Gökbilimcinin Karısı

 Uykudan kalkarken her şeyin duraksadığı şeytani bir an vardır. Ama durum kadınlar için biraz farklıdır. Tek bir hareketle sersemliklerini üzerlerinden atabilirler: havaya kalkmış bir el, sarkacın sallanacak olması, yükselen bir ses veya her odada atan bir nabız.
 Gökbilimcinin karısı esneme ihtiyacı duyduğunu hissetti ve ciğerlerini tek seferde havayla doldurdu. İnce sesini toparlayıp ihtiyatla merdivenlerden aşağı kahve söylemeye gönderdi, ayaklarını oval halının üzerinde salladı ve çıplak kollarının titreyen kaslarını harmonili bir egzersizle iyice gererek güneşi selamladı: Sol, sol, sollarından gittim karımın, on dört çocuğumun; sağ, sağ, sağdan tozlu yolun tam ortasına.

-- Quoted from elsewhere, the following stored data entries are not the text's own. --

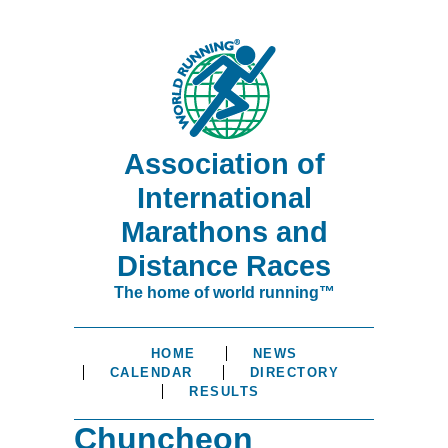
Association of
International
Marathons and
Distance Races
The home of world running™
HOME
NEWS
CALENDAR
DIRECTORY
RESULTS
Chuncheon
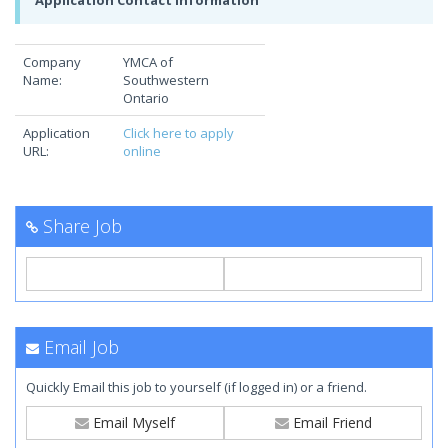
Application Contact Information
Company
YMCA of
Name:
Southwestern
Ontario
Application
Click here to apply
URL:
online
Share Job
Email Job
Quickly Email this job to yourself (if logged in) or a friend.
Email Myself
Email Friend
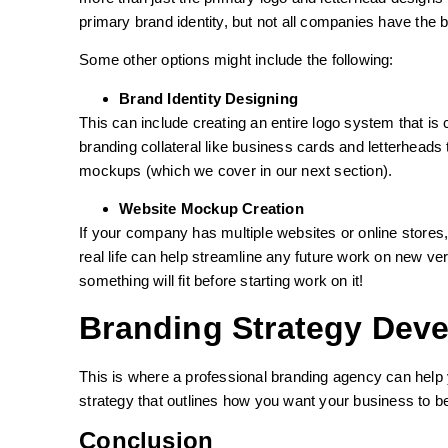
primary brand identity, but not all companies have the 
Some other options might include the following:
Brand Identity Designing
This can include creating an entire logo system that is 
branding collateral like business cards and letterheads
mockups (which we cover in our next section).
Website Mockup Creation
If your company has multiple websites or online stor
real life can help streamline any future work on new v
something will fit before starting work on it!
Branding Strategy Dev
This is where a professional branding agency can help 
strategy that outlines how you want your business to b
Conclusion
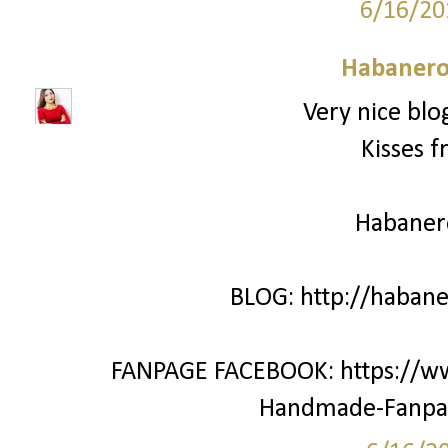
6/16/20
Habanero
Very nice blo
Kisses f
Habane
BLOG: http://haban
FANPAGE FACEBOOK: https://w
Handmade-Fanpa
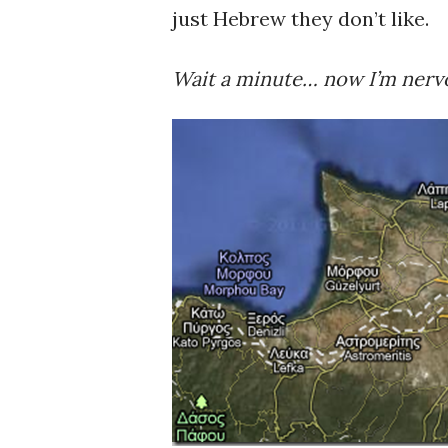
just Hebrew they don’t like.
Wait a minute… now I’m nervo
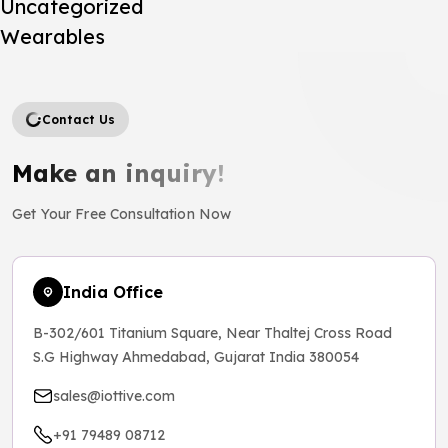
Uncategorized
Wearables
Contact Us
Make an inquiry!
Get Your Free Consultation Now
India Office
B-302/601 Titanium Square, Near Thaltej Cross Road
S.G Highway Ahmedabad, Gujarat India 380054
sales@iottive.com
+91 79489 08712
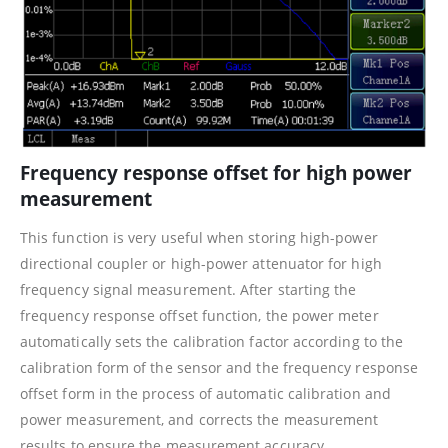
Frequency response offset for high power
measurement
This function is very useful when storing high-power
directional coupler or high-power attenuator for high
frequency signal measurement. After starting the
frequency response offset function, the power meter
automatically sets the calibration factor according to the
calibration form of the sensor and the frequency response
offset form in the process of automatic calibration and
power measurement, and corrects the measurement
results to ensure the measurement accuracy.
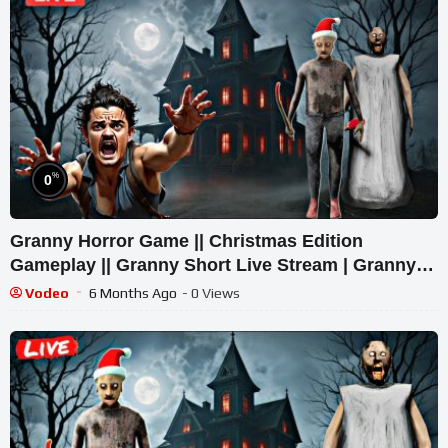
%
0
Granny Horror Game || Christmas Edition
Gameplay || Granny Short Live Stream | Granny
Legacy Walkthrough
Vodeo
6 Months Ago
- 0 Views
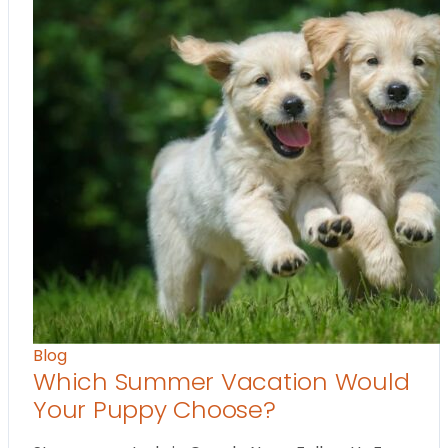
Blog
Which Summer Vacation Would
Your Puppy Choose?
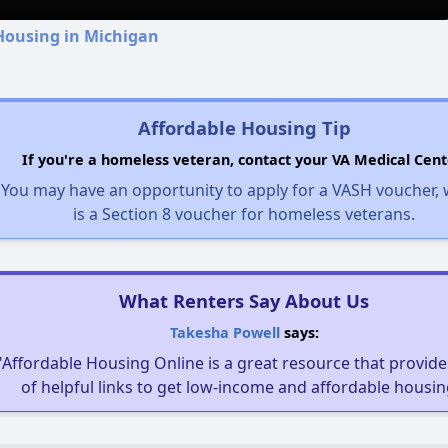
Housing in Michigan
Affordable Housing Tip
If you're a homeless veteran, contact your VA Medical Cent
You may have an opportunity to apply for a VASH voucher,
is a Section 8 voucher for homeless veterans.
What Renters Say About Us
Takesha Powell
says:
"Affordable Housing Online is a great resource that provides
of helpful links to get low-income and affordable housin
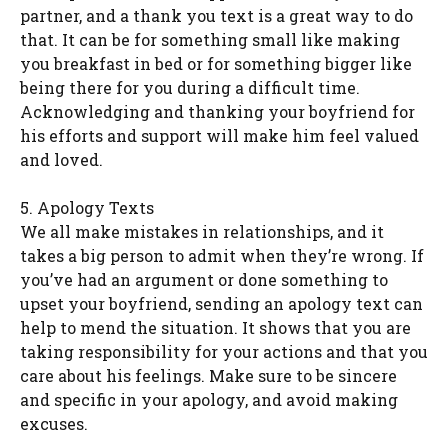
partner, and a thank you text is a great way to do
that. It can be for something small like making
you breakfast in bed or for something bigger like
being there for you during a difficult time.
Acknowledging and thanking your boyfriend for
his efforts and support will make him feel valued
and loved.
5. Apology Texts
We all make mistakes in relationships, and it
takes a big person to admit when they’re wrong. If
you’ve had an argument or done something to
upset your boyfriend, sending an apology text can
help to mend the situation. It shows that you are
taking responsibility for your actions and that you
care about his feelings. Make sure to be sincere
and specific in your apology, and avoid making
excuses.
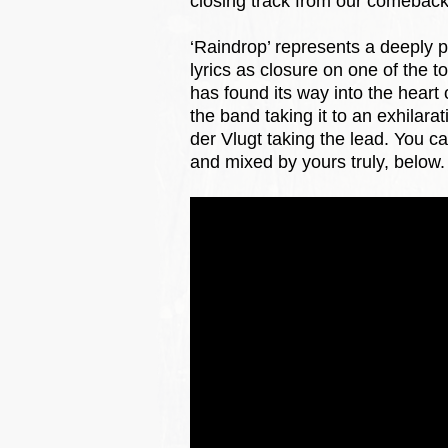
closing track from our comeback 
‘Raindrop’ represents a deeply p
lyrics as closure on one of the to
has found its way into the heart 
the band taking it to an exhilar
der Vlugt taking the lead. You c
and mixed by yours truly, below.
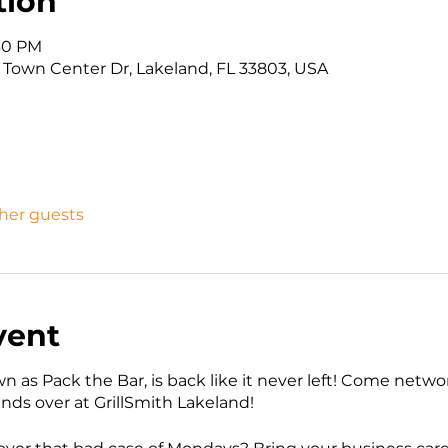
tion
:30 PM
9 Town Center Dr, Lakeland, FL 33803, USA
ther guests
vent
wn as Pack the Bar, is back like it never left! Come net
iends over at GrillSmith Lakeland!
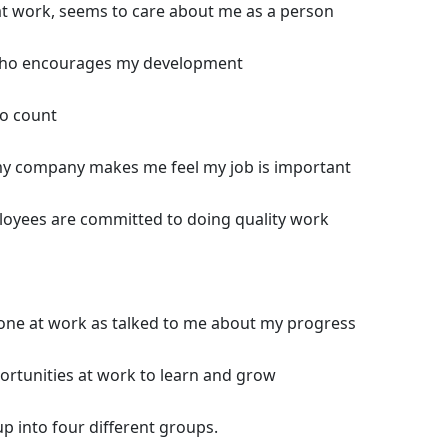
t work, seems to care about me as a person
who encourages my development
to count
my company makes me feel my job is important
loyees are committed to doing quality work
eone at work as talked to me about my progress
pportunities at work to learn and grow
up into four different groups.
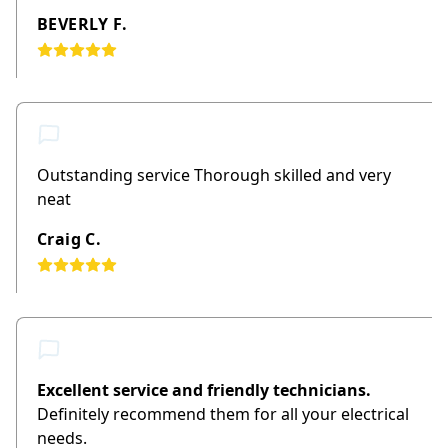
BEVERLY F.
Outstanding service Thorough skilled and very
neat
Craig C.
Excellent service and friendly technicians.
Definitely recommend them for all your electrical
needs.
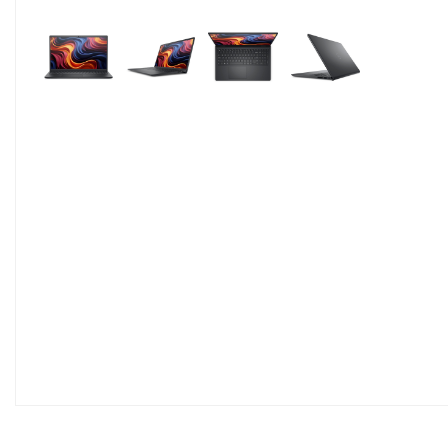
Pavyzdžiui, skolinantis
499,00
€, kai sutart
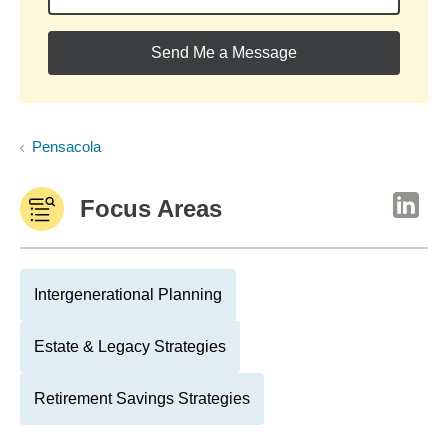
Send Me a Message
Pensacola
Focus Areas
Intergenerational Planning
Estate & Legacy Strategies
Retirement Savings Strategies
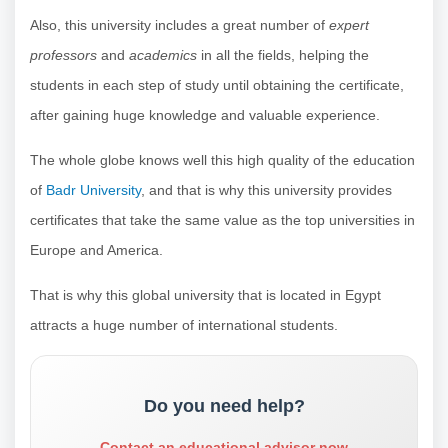
Also, this university includes a great number of
expert
professors
and
academics
in all the fields, helping the
students in each step of study until obtaining the certificate,
after gaining huge knowledge and valuable experience.
The whole globe knows well this high quality of the education
of
Badr University
, and that is why this university provides
certificates that take the same value as the top universities in
Europe and America.
That is why this global university that is located in Egypt
attracts a huge number of international students.
Do you need help?
Contact an educational advisor now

 Günün geri kalanı, her gün olduğu gibi, hiçbir değişiklik olmadan tıkır tıkır ilerleyecekti. Gökbilimci hâlâ uyuyordu ya da uyuyormuş gibi yapıyordu. Kadın ise yataktan kalktığı anda işlerinin başındaydı. Kocasının kaşlarının delinmez sessizliğinden neredeyse hiç kaçamasa da temiz, meşgul ve kibar olmakla uğraşacağı için bütün günü ondan ayrı geçirecekti. O, başka şeylerin adamıydı, bir hayalperestti. Bazen saatlerce hareketsiz yatar, bazen de ya çatıda teleskobunun başına oturur ya da yola çıkan patikadan aşağı inip dağları aşardı. Bugün, her gün olduğu gibi, gökbilimcinin gömleğindeki akşam yemeğinden kalan lekenin temizlenmesinden, öğle yemeği için mayonezin hınçla masaya vurulmasına kadar devam edecekti. Adam, her seferinde yükselen yeni bir dalga; kadın da onu geri çeken bir dip akıntı gibiydi. En azından adamın sessizliği kadına bunu söylüyordu.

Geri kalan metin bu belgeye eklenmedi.